Tech CEOs find $1 trillion in government savings
Technology CEOs are worried about the state of the Federal government. And they have outlined a strategy to drastically reduce the federal deficit over the next ten years.
The Tech CEO Council, a group made up of top industry CEOs, including Dell's Michael Dell, Intel's Paul Otellini, and Motorola's Greg Brown, has laid out an extensive plan that could help the U.S. government save $1 trillion over the next decade.
Dubbed "One Trillion Reasons," the initiative outlines seven areas where the U.S. government could cut costs or revamp its operational processes to save taxpayers money over the long term. The organization shared its findings with the Obama administration's economic team and the National Commission on Fiscal Responsibility and Reform.
"Our report contains straightforward, proven ways to pare back $1 trillion from the deficit while increasing productivity and enabling sustainable competitiveness," Michael Dell said in a statement. "We're serious about helping to provide solutions for the mounting debt crisis, and we're optimistic that changes today will help lay the foundation for future job growth and innovation for our country."
The council's plans are far-reaching and attack almost every aspect of the federal government.
First off, the organization believes the federal government should consolidate its many data centers to reduce IT overhead. Currently, the government's data centers cost approximately $76 billion per year, which the organization said could be reduced by 20 percent to 30 percent over the next 10 years. That alone could save the $150 billion to $200 billion over the next decade.
Secondly, the organization contends that the U.S. government should "streamline" its supply chain and make goods-and-service procurement more standardized. The group says such efforts could net the government $500 billion over 10 years.

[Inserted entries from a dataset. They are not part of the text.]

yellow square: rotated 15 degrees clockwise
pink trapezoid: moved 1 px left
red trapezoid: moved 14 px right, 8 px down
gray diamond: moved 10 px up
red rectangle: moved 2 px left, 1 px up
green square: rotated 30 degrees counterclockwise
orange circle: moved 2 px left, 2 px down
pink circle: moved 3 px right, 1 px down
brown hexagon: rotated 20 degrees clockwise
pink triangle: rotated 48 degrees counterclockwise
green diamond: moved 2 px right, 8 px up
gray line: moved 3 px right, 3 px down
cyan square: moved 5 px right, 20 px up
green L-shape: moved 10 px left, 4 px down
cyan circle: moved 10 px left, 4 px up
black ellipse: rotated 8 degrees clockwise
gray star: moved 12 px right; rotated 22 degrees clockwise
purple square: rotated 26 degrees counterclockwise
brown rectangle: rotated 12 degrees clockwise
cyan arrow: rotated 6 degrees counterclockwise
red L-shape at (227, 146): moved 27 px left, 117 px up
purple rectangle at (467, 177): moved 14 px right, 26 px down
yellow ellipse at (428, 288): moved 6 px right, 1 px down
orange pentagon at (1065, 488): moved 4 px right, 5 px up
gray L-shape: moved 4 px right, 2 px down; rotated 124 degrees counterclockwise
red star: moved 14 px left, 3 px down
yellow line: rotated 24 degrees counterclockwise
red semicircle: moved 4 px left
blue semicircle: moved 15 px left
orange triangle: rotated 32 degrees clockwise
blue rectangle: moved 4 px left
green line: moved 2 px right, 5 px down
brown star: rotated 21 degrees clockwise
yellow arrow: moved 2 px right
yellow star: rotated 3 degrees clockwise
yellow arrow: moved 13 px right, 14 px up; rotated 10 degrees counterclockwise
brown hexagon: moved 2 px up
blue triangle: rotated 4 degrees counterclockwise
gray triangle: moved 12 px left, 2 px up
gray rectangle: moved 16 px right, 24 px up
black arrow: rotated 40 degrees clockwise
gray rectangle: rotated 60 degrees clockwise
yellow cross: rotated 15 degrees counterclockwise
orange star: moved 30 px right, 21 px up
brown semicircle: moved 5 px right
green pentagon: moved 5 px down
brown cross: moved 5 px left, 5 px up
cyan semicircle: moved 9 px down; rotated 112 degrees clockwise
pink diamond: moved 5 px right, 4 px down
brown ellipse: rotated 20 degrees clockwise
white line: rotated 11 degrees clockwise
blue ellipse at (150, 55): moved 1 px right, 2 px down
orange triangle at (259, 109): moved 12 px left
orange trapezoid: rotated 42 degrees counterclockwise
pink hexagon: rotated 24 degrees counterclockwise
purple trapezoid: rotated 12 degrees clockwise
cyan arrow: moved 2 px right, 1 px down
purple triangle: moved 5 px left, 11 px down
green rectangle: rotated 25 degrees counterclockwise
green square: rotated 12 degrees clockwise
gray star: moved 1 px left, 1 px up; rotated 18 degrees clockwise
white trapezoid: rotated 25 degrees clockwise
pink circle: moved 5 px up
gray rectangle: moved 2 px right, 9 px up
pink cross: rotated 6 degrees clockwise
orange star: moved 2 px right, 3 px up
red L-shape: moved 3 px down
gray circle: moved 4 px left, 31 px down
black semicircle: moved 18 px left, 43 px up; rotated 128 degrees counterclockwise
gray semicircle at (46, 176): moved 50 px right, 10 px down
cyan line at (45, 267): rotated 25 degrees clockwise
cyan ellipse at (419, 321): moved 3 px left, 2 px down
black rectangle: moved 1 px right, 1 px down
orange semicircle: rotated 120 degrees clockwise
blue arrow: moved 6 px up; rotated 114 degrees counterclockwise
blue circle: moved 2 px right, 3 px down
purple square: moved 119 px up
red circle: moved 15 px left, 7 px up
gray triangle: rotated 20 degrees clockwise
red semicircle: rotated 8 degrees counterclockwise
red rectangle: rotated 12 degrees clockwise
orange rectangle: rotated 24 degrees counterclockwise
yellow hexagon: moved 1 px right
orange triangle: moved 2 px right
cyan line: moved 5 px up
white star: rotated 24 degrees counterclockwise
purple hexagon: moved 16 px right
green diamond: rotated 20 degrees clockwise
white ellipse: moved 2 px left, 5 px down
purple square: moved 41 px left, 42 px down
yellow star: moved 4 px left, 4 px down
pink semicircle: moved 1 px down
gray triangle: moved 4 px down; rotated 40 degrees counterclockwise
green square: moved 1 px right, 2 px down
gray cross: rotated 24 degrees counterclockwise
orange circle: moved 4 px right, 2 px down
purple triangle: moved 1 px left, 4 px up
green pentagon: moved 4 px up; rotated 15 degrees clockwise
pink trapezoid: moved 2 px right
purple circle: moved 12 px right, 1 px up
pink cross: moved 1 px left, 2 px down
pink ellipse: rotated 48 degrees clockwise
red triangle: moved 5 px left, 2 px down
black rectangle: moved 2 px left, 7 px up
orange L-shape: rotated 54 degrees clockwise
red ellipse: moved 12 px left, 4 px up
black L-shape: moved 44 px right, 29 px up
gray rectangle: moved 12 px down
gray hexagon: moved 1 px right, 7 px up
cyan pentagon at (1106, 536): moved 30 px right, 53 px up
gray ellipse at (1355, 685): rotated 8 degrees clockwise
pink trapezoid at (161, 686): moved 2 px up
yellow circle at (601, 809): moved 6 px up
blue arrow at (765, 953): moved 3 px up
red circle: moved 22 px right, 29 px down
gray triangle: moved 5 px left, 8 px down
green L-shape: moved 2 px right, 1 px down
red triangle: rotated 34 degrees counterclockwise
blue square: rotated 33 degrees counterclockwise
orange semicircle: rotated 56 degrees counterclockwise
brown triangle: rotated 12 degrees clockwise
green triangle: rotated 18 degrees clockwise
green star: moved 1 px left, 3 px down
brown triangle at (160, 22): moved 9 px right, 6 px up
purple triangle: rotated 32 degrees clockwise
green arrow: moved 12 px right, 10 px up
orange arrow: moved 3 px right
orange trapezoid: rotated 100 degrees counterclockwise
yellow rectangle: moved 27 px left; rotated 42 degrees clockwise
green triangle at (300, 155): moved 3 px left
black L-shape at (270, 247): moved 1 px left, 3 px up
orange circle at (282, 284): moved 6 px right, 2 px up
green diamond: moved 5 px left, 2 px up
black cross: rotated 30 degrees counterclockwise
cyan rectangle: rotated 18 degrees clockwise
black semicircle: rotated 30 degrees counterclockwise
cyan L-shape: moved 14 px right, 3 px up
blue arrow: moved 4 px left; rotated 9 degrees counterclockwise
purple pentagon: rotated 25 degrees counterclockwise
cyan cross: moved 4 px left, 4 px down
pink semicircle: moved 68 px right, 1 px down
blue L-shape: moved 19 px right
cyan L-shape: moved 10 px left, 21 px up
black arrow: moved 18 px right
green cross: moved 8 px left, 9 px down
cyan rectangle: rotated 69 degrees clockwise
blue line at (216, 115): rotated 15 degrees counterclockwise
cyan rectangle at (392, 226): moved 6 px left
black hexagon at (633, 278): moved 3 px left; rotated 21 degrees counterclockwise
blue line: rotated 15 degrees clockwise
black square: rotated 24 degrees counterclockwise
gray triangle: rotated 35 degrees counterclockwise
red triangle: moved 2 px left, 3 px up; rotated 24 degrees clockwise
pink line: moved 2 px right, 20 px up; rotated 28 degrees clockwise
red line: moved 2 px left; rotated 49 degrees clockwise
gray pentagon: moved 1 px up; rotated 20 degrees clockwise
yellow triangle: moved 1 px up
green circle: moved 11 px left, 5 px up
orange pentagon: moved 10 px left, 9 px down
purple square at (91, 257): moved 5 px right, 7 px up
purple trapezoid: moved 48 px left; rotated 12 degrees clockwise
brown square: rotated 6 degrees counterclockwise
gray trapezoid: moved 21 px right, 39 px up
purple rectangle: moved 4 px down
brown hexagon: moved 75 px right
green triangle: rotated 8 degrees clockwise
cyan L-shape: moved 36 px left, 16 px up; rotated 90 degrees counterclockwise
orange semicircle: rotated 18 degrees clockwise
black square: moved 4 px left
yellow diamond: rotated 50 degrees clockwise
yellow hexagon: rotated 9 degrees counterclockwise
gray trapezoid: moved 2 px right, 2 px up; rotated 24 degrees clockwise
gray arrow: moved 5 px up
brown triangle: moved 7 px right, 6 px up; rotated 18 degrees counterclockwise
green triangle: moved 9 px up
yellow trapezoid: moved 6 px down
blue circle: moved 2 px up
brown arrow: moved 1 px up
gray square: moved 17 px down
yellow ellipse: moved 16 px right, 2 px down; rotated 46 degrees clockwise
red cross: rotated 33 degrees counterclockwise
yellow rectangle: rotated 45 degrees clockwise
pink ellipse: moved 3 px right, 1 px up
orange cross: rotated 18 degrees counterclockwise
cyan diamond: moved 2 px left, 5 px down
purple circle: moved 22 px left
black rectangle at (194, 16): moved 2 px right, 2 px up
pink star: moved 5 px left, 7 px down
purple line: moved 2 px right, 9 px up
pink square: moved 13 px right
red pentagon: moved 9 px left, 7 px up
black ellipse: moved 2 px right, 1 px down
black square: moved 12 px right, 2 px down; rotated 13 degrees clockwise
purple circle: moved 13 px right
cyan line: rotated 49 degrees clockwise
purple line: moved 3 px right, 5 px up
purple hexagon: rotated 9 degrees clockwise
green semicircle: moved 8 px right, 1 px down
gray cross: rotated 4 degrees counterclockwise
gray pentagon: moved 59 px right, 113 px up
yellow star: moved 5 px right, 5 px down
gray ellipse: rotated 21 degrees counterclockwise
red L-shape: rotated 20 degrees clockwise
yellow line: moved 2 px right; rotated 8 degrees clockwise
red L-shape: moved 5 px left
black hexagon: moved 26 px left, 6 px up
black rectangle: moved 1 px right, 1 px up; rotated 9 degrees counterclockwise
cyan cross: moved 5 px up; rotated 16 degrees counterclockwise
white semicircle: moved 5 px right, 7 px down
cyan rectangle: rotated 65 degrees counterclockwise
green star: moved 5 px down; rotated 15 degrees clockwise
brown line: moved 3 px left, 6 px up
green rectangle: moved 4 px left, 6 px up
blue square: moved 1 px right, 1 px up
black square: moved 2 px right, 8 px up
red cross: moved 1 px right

Analytics also play a key role in the council's plan. According to the CEOs, $200 billion could be saved over the next 10 years by analyzing payments being disbursed through Medicare, federal grants, and tax refunds. In 2008 alone, the Government Accountability Office believes the U.S. lost $72 billion to improper payments. Analytics, the CEOs say, could reduce those losses significantly.
In addition, the council said the government should rely on "electronic self-service" to save $50 billion; sell or auction off many of the "14,000 excess, and 55,000 underutilized buildings in the federal inventory" for a $150 billion savings; cut down on energy use to save $20 billion; and migrate to more shared services for another $50 billion in savings.
Although ideas don't always return ideal results in practice, the council seems confident that its plans could drastically improve the U.S. government's financial standing. In fact, it estimates that its strategy could net the government $920 billion to $1.17 trillion over 10 years.
Not bad. But will the government follow those suggestions? Time will tell.
Correction at 5:08 a.m. PDT: This story initially miscast the range of savings predicted by the Tech CEO Council. The council says that its plan could result in savings of between $920 billion and $1.17 trillion.